22.5.04

HERDEIRO

(Herdeiro de um mundo encantado, sem ânimo pra ver graça no cinza, no bege. Doando expectativas, como esmola, a toda gente. Nunca viveu no arco-íris, mas jura que conhece como a palma da própria mão. Recusado ao ordinário de pegar no batente pelo óbvio de cada dia, prefere o sono longo, que invade as horas da obrigação. Há certa prepotência. Sente-se um pouco bem, um pouco mal. Nem mais, nem menos.
Tem moral, sim, mas congelada no cerne de um iceberg de negações. Falta amor-próprio, sem sombra de dúvida.
Daí - sim - a prepotência. De onde mais?)

No meio da rua:
Ele: Senhor?
O outro: ...
Ele: Senhor?
O outro: Minha pessoa?
Ele: Sim. Faz-me a gentileza?
O outro: Pois não.
Ele: Onde estamos?
(Não vamos dar risada agora, ele não sabia mesmo)
O outro: Como assim?
Ele: Onde estamos, senhor? Faria a gentileza?
O outro: Na rua. Mora por aqui?
Ele: Não sei. Se eu moraria na rua?
O outro: Suas roupas estão sujas, rasgadas.
Ele: Vi.
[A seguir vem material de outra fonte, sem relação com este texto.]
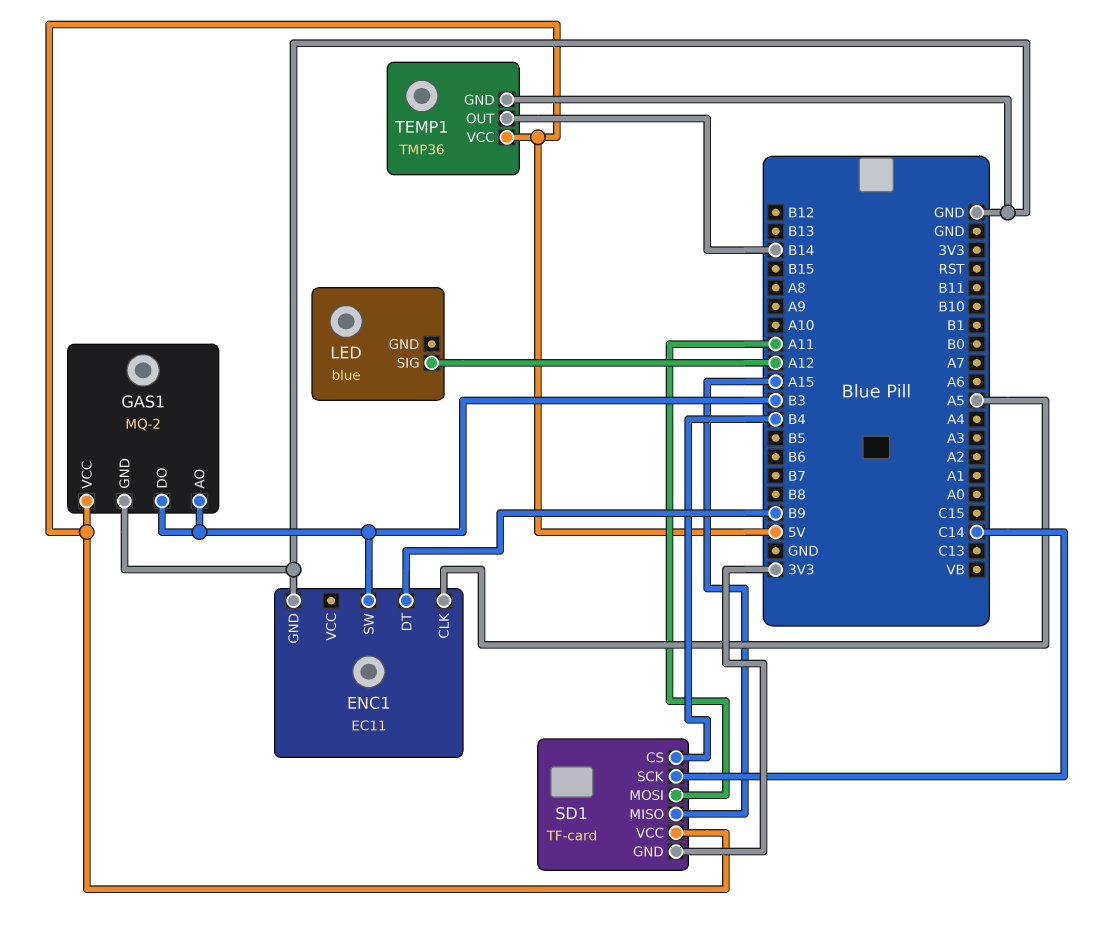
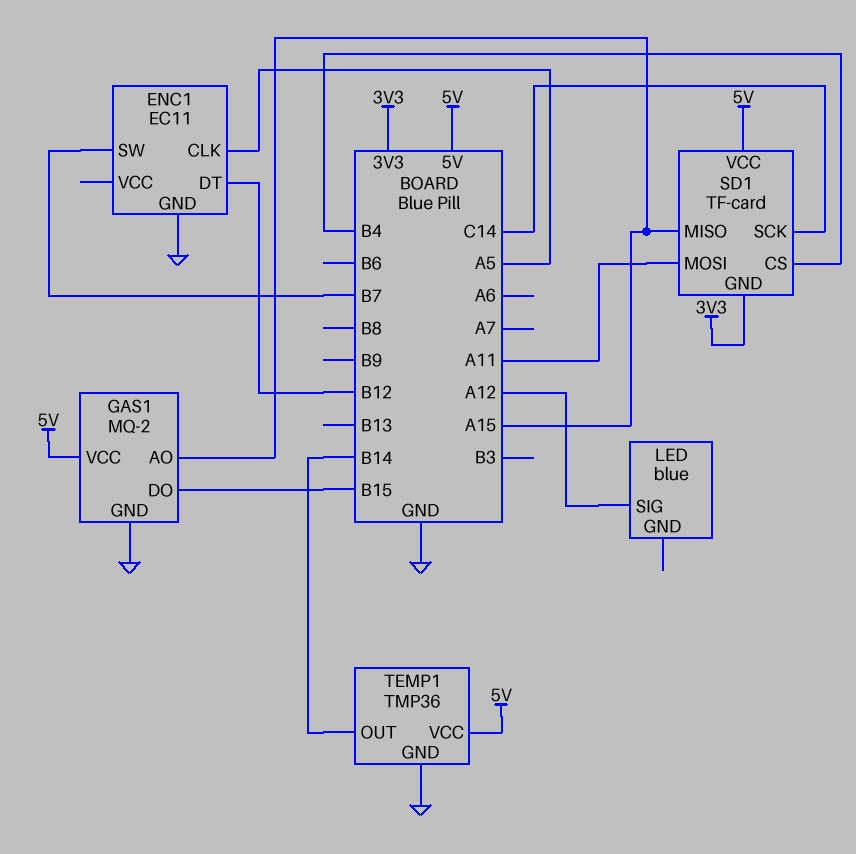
ENC1 pin DT: B9 -> B12
ENC1 pin SW: B3 -> B7
GAS1 pin AO: B3 -> A15
GAS1 pin DO: B3 -> B15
Acordei ali atrás, quase agora. O senhor me conhece?
O outro: Certamente não.
Ele: E eu, me conheço?
O outro: Pelo visto...
Ele: A guerra já acabou?
O outro: Lembra da guerra?
Ele: Não, sou homem de muita paz interior.
(Como podia saber? Esta história está ficando muito mal contada...)
O outro: Com sua licença, preciso ir. Quando você me parou, estava de passagem. Sou esperado.
Ele: Eu junto?
O outro: Não, você fica.
Ele: Fico onde, senhor? Perdoe a insistência, ainda não me disse onde estamos.
O outro: Fica assim. Não mexe o corpo. Senta um pouco, talvez.
Ele: Fico sim. Deus lhe dê em dobro.

(Aí está, bem como eu já imaginava. Não passava de um belíssimo filho de uma puta. Viram como ele manejou a situação? Viram como concebeu um zigoto de confusão na cabeça do pobrezinho? Inoculou uma praga de gafanhotos que evolui lenta e silenciosamente, comendo, uma a uma, todas as porções de segurança e bom senso.
Cuidado, vizinhos, muito cuidado. Há milhões desses esconjurados por aí.)